Of the lines below, write out exactly those from the line with "15:0 ペンタデカン酸" through the line with "Cum sa reduceti", both included, and skip the rest.

Start of Supplied records

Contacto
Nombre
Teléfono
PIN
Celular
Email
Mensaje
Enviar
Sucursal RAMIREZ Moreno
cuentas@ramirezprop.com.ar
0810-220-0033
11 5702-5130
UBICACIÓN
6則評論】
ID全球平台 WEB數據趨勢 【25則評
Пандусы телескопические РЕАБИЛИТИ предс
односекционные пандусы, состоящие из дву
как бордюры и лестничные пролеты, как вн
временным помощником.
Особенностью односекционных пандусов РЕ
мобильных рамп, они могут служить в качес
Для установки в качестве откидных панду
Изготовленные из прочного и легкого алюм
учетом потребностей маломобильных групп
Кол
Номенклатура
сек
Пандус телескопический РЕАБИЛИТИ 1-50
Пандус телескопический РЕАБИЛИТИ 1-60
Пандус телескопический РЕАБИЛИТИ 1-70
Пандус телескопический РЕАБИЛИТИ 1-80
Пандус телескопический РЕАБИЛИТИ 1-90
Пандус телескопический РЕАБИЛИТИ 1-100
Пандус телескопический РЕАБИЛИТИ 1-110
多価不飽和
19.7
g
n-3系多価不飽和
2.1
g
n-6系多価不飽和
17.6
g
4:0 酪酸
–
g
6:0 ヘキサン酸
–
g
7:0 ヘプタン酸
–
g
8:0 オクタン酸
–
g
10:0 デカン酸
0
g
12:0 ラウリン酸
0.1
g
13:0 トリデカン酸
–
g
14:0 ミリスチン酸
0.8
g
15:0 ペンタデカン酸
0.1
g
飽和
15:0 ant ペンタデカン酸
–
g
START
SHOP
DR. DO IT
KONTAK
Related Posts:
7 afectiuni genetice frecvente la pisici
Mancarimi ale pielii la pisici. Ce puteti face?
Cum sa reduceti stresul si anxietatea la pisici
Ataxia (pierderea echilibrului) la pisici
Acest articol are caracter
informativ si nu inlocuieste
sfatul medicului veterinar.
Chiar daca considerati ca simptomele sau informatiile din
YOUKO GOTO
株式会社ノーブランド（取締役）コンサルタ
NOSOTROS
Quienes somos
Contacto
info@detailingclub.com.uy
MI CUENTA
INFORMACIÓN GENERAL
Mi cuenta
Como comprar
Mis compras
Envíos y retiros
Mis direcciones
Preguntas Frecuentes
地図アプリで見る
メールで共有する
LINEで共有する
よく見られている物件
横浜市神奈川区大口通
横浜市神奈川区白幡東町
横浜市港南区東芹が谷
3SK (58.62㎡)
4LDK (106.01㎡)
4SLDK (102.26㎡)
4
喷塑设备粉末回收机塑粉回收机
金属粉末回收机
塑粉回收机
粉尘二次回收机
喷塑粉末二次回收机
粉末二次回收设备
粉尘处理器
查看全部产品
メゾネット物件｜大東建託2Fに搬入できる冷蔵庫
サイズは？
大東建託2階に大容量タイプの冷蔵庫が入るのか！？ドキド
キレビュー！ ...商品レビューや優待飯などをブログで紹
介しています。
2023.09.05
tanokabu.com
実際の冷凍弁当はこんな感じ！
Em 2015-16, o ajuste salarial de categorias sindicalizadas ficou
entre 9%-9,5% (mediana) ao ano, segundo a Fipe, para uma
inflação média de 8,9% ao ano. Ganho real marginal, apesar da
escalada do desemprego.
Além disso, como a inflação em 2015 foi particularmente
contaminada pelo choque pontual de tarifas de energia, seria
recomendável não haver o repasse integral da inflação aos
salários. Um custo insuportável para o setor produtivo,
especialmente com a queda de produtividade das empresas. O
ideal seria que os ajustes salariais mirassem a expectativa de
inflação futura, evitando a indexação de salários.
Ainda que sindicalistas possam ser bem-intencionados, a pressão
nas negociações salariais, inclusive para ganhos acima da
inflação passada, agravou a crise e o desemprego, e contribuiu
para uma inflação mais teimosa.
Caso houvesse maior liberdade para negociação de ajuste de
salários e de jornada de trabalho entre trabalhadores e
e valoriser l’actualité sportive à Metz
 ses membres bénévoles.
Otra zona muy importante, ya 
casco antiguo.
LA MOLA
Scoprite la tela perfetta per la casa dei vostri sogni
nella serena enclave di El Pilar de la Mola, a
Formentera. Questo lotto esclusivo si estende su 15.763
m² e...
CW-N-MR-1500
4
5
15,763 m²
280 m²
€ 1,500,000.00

End of Supplied records

▶ [Final answer]:
15:0 ペンタデカン酸
0.1
g
飽和
15:0 ant ペンタデカン酸
–
g
START
SHOP
DR. DO IT
KONTAK
Related Posts:
7 afectiuni genetice frecvente la pisici
Mancarimi ale pielii la pisici. Ce puteti face?
Cum sa reduceti stresul si anxietatea la pisici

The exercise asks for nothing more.